Пицунда - страница 81



– Эта светёлка создана для греха, – протянул Соснин, глядя на грядки, от которых валил пар.

– Что же ты медлишь, растяпа? – рассмеялась Лера, высыпав из кулька землянику на блюдце. – Нас скоро позовут вниз, к обеду.

– Боюсь скомкать ритуал раздевания.

– Искусство требует жертв, но сегодня, – решительно стянула через голову сарафан, – мы жертвуем самим искусством…


А еще: Вильнюс, Кира – ноги в воде, туфли с каблуками-гвоздиками на траве, у струящейся мимо костёла бернандинцев речушки – жуёт булку; Кира в розовом на зелёном откосе берега, меж одуванчиками в пуховых беретиках… И – не удивительно ли цветовое совпадение? – розовое с зелёным в овальной рамке, чуть выпуклая финифтяная, с иголкой, пересекающей изнаночную, чуть вогнутую сторону, брошь, которую, прощаясь, подарил Лине…


На каком-нибудь нейтральном мгновении оборвать? Сначала подбирал к несуществующему тексту эпиграф, теперь тексту, всё ещё несуществующему, конец подыскивает. Так. Последняя (как и первая) фраза – камертон, их (незаменимые фразы) тоже трудно будет найти, но ещё есть время, а пока только дразняще звук замирает – будто вальс играли, хотя бы и штраусовский, «Прощание с Петербургом», и…


Стоп: красный свет, нет, не вальс… не нужна плавность, слезливость. Так, зелёный: оборвать надо резко, не оборвать даже, а отрубить если и не с садистской жёсткостью, то отстранённо, как если бы палач машинально опустил гильотину… Вспомнился тёмно-серый фасад с простодушно прижимающими к животам цементные букетики роз амурами на променаде; ему бы, окаменевшему тому променаду вдоль Мойки, продлиться, хотя бы до угла Гороховой дотянуть, но – срез брандмауэра, и зависает над пропастью карниз с амурами…


Вот, кажется, и поток, расставаясь с хором внутренних голосов, усмехнулся Соснин. Записать бы весь этот бред… И что за назойливое желание – записать, записать, записать?..

Средовая сумятица как образ душевной смуты?

Но можно ли мелькания записать?
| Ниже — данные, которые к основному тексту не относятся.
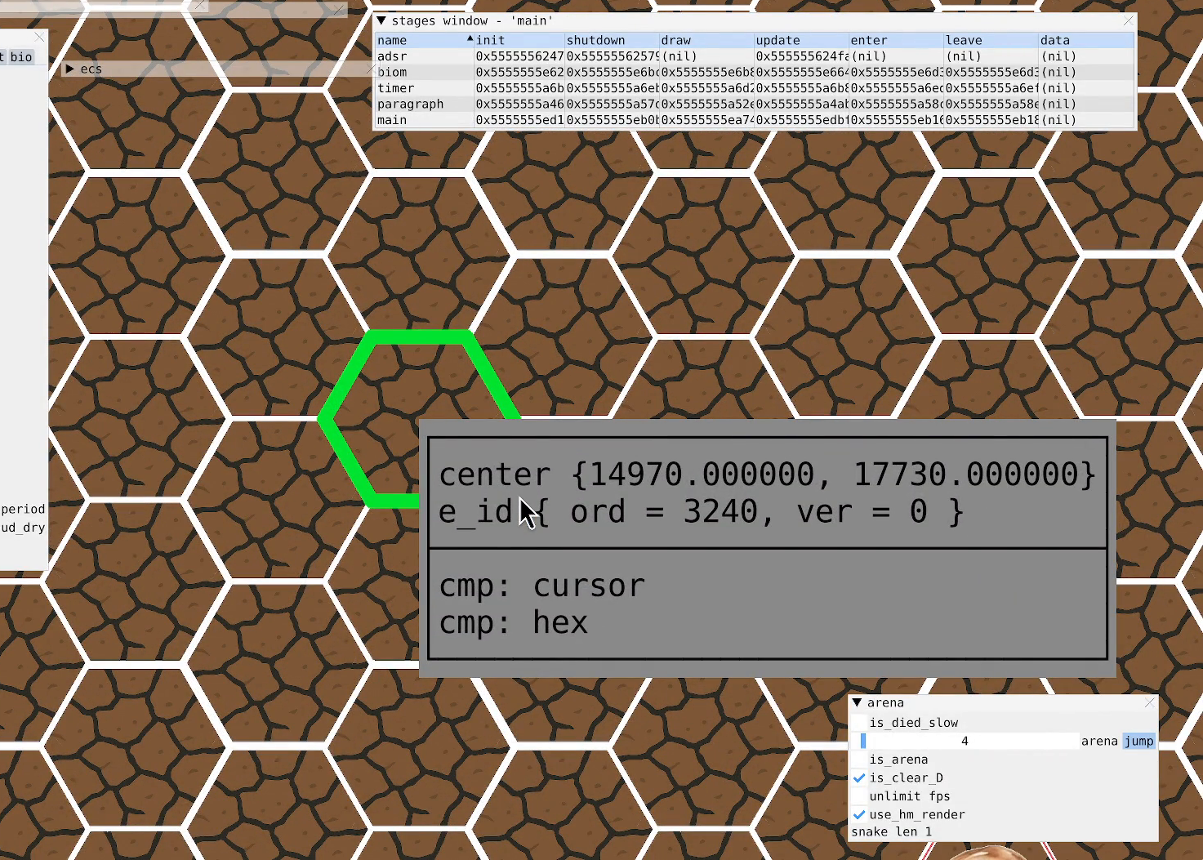
{"buttons": [], "left_stick": "down", "right_stick": "center", "events": [[233, "left_stick", "center"], [300, "left_stick", "down-right"], [467, "left_stick", "down"]]}
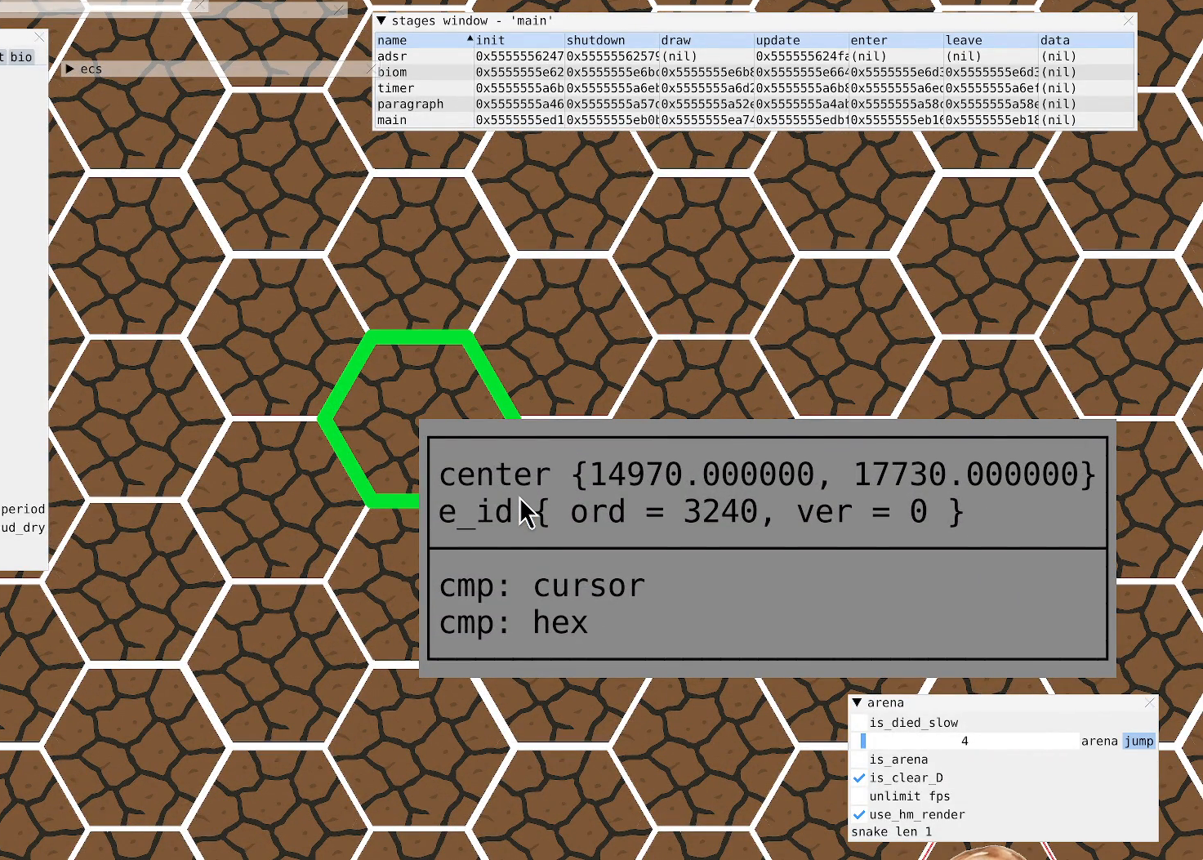
{"buttons": [], "left_stick": "center", "right_stick": "center", "events": [[67, "left_stick", "left"], [233, "left_stick", "center"]]}
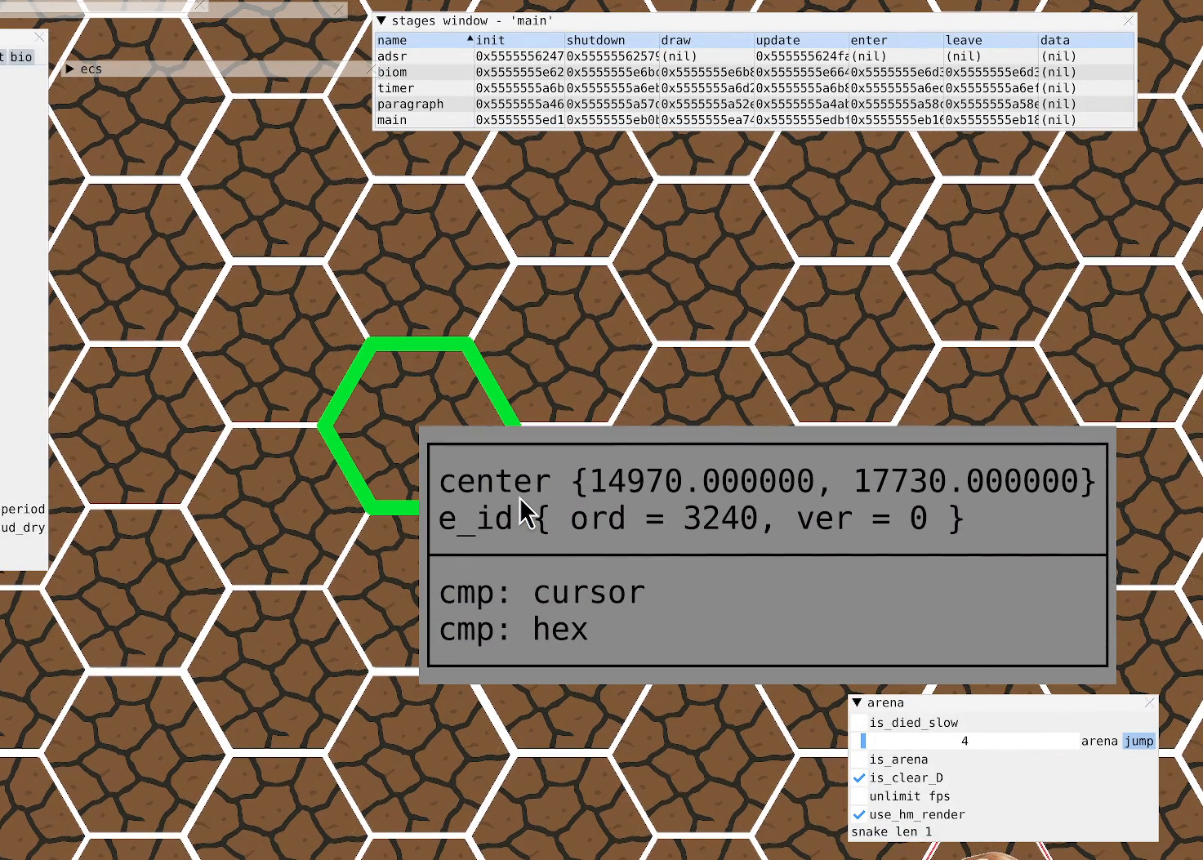
{"buttons": [], "left_stick": "center", "right_stick": "center", "events": []}
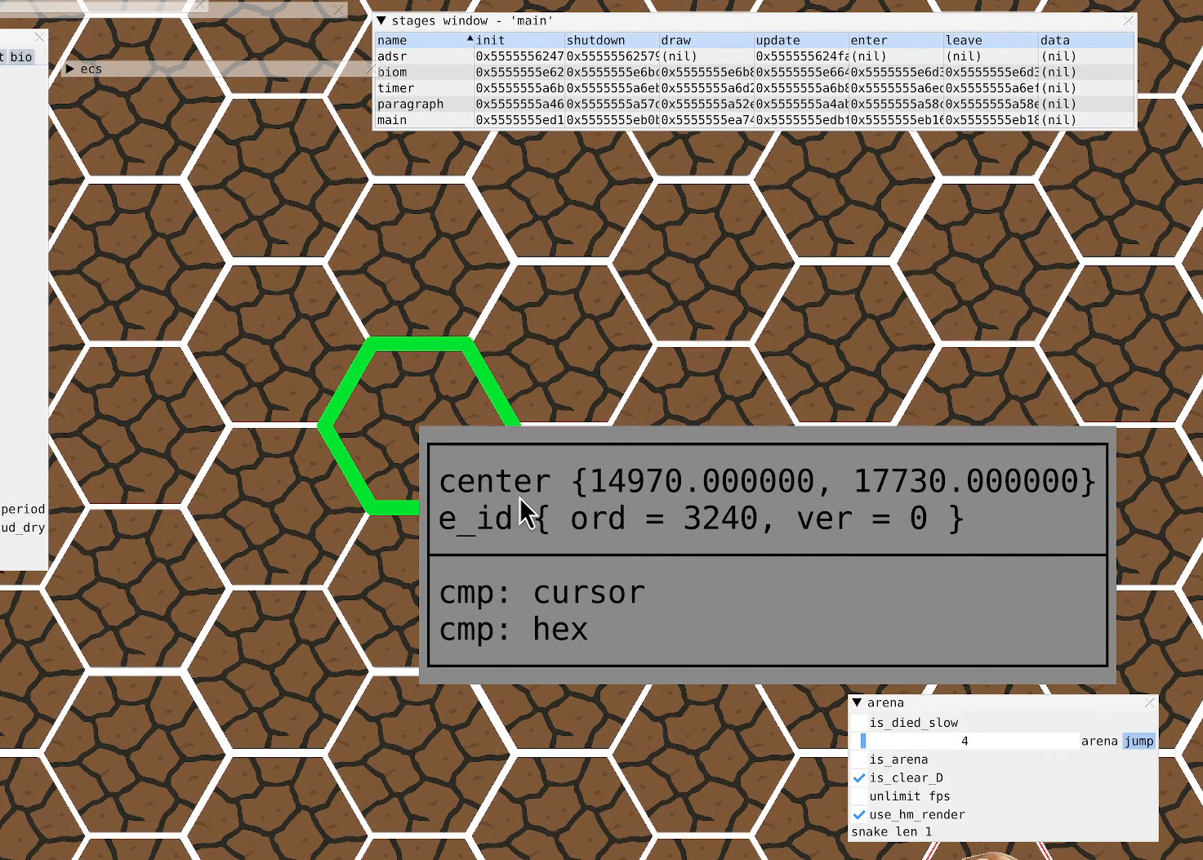
{"buttons": [], "left_stick": "center", "right_stick": "center", "events": []}
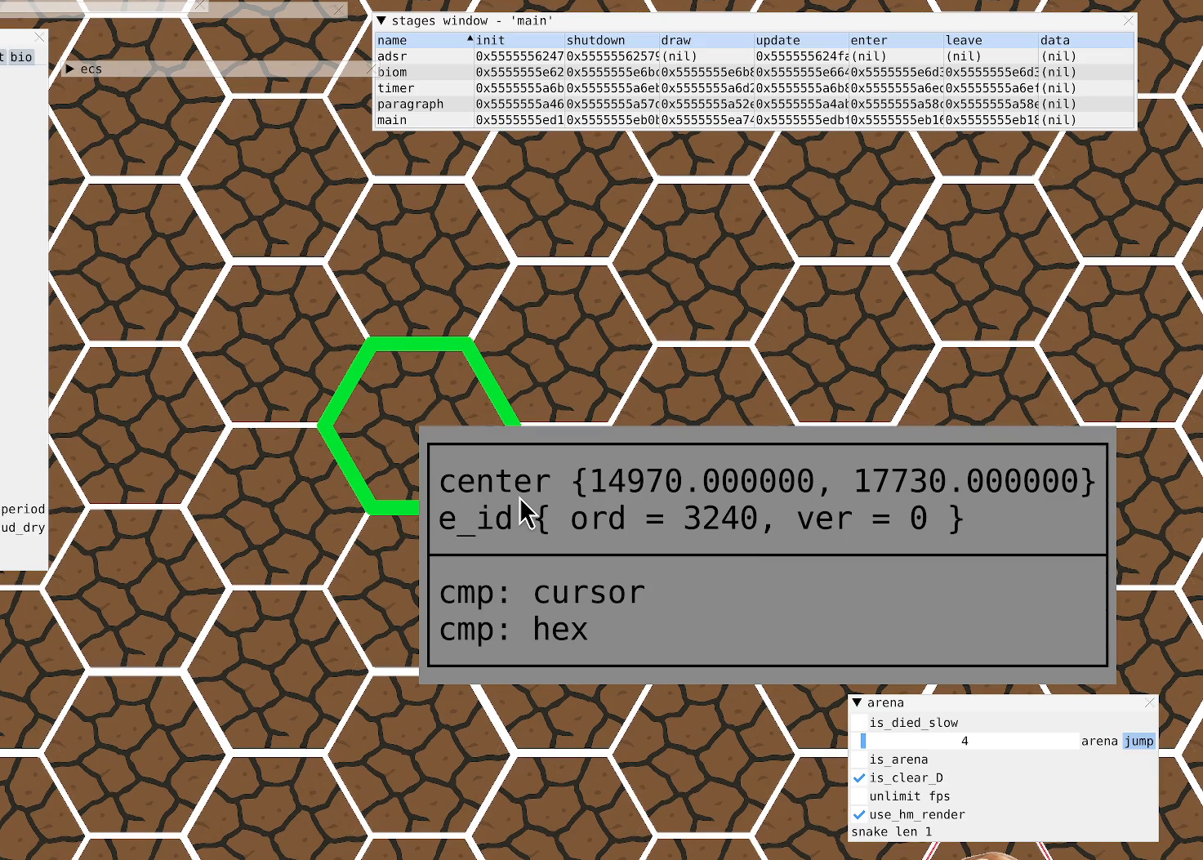
{"buttons": [], "left_stick": "down-left", "right_stick": "center", "events": [[500, "left_stick", "down-left"]]}
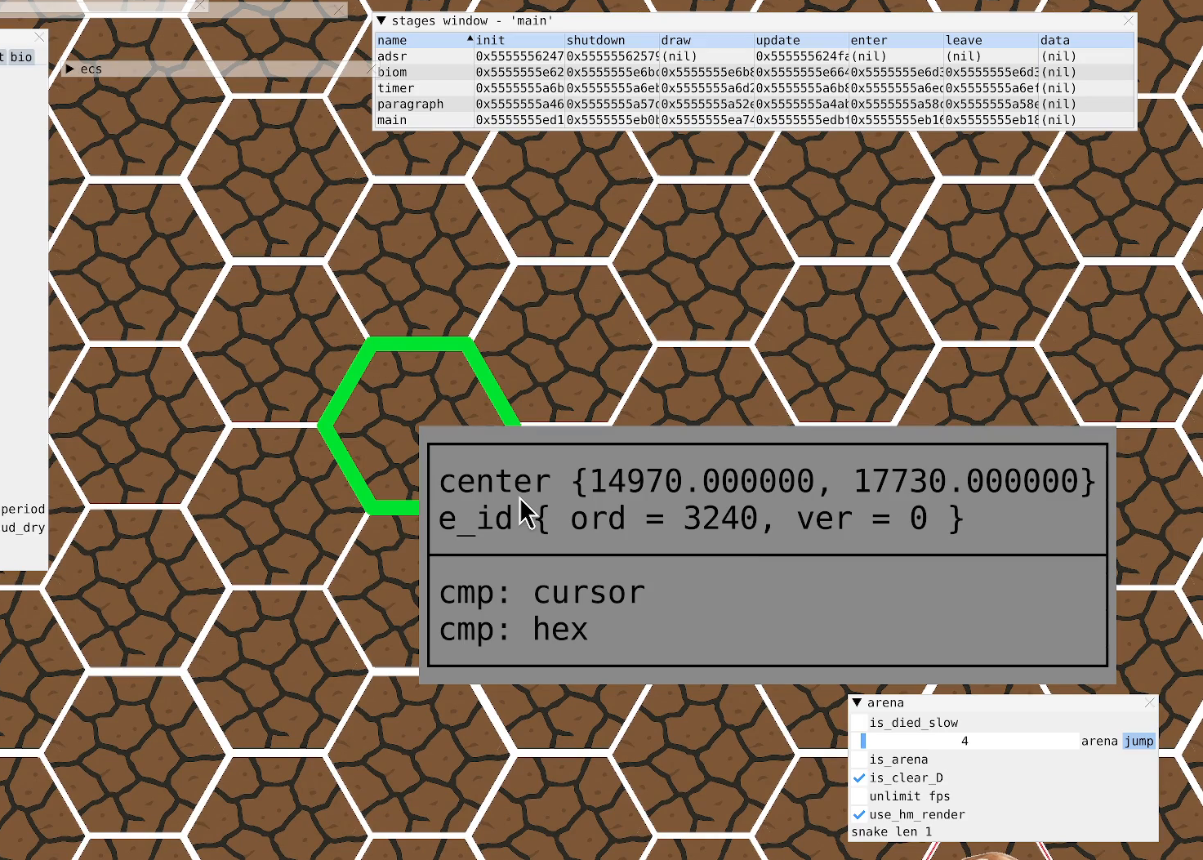
{"buttons": [], "left_stick": "down-left", "right_stick": "center", "events": [[133, "left_stick", "left"], [333, "left_stick", "down-right"], [500, "left_stick", "down-left"]]}
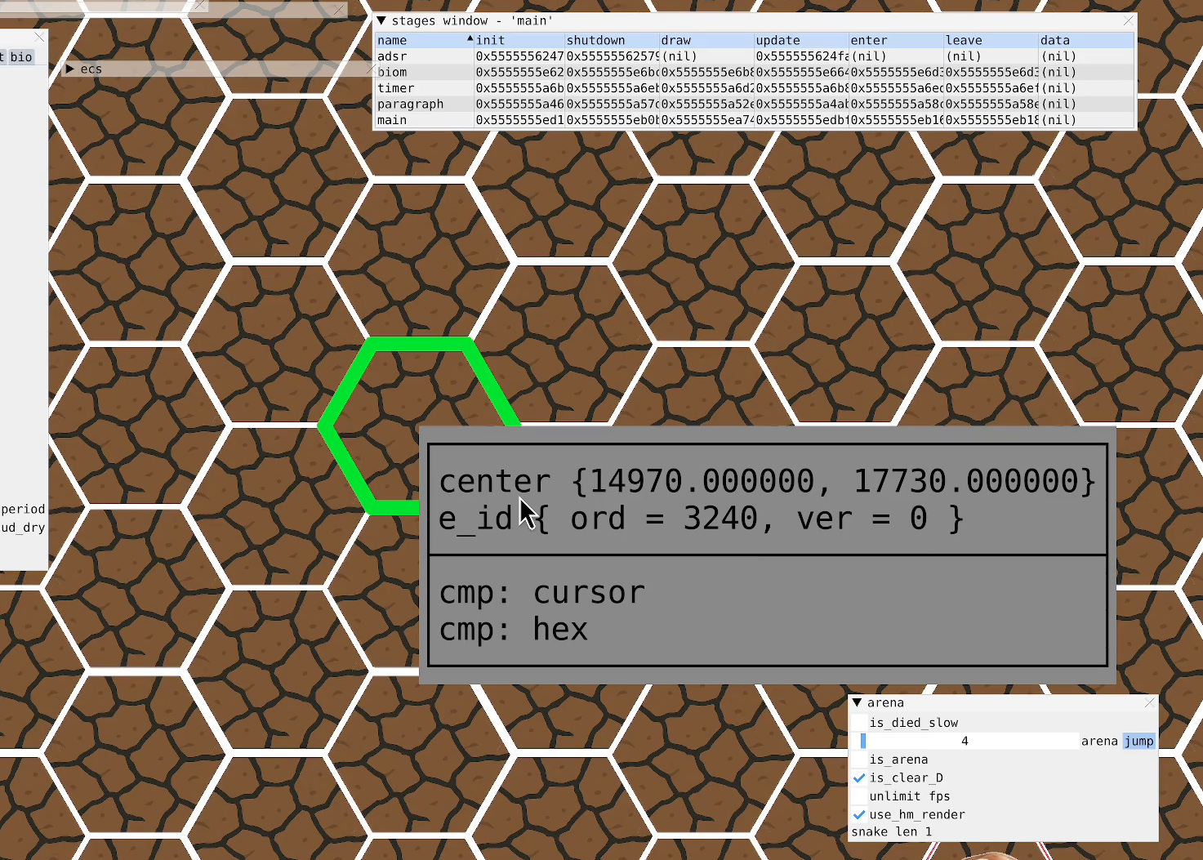
{"buttons": [], "left_stick": "down", "right_stick": "center", "events": [[67, "left_stick", "left"], [267, "left_stick", "down"]]}
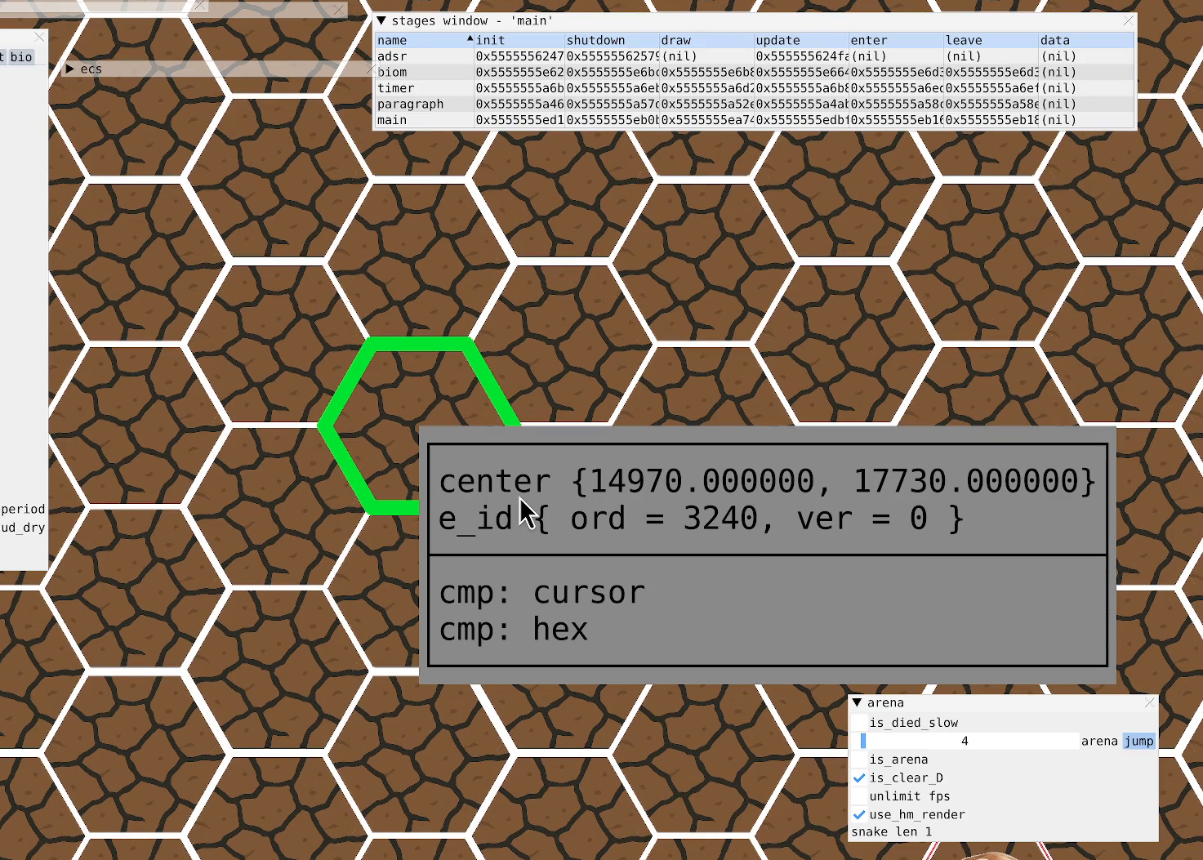
{"buttons": [], "left_stick": "down", "right_stick": "center", "events": [[33, "left_stick", "right"], [167, "left_stick", "up-right"], [367, "left_stick", "up-left"], [467, "left_stick", "down"]]}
Мелькания ведь не снаружи – внутри…

И что получится, если всё-таки записать?

«Пережитое в предвиденьи и наяву».

Так-так: пережитое – в предвиденьи; «пережитое» – прошлое, «в предвиденьи» – прошлое, преображённое в будущее?

Предвиденье – сон, вещий сон?

А «наяву» – пробуждение; уже – в будущем?

Предвиденье – прорыв в будущее как сонм неясностей?

Разброс мыслей, эпизодов, спонтанная склейка их, концентрация – густой хаос осколочных картинок-шифровок. Крошево вместо мировоззрения?

Тайные подоплёки устремлений, которые останется ему преобразить и положить на бумагу?

Что-то случится, и он – положит на бумагу, положит на бумагу, положит на бумагу…

Что за подначка с утра пораньше? Не эту ли навязчивую идею внушал ему во сне, напуская туман, «агент нечистой силы»?


Ещё раз: одолевая (и отражая) хаос, положить на бумагу смешанные чувства и скачущие с пятого на десятое мысли?


Вдруг испытал прилив бодрости, прибавил шаг. Какое-то чувство готовности овладевало им; не понимал только, готовности – к чему?

К тому загадочному, что ждало…

Странно… Что могло ждать? Вот, середина семидесятых, а так хочется не замечать этого густого и душного времени с его тупыми эксцессами, этого соцреализма в кандалах, этой придавливающей поседневности с её «жизненной правдой» и единственным выходом по Высоцкому: «И так нам захотелось ввысь, что мы вчера перепились».


И шагнув от общего к частному: всего несколько минут ходьбы пришлось на эти мелькания-соображения, а сколько понадобилось бы слов, медлительной гусеницей ползущих строчек, чтобы дождаться, пока окуклится и – выпорхнет бабочка?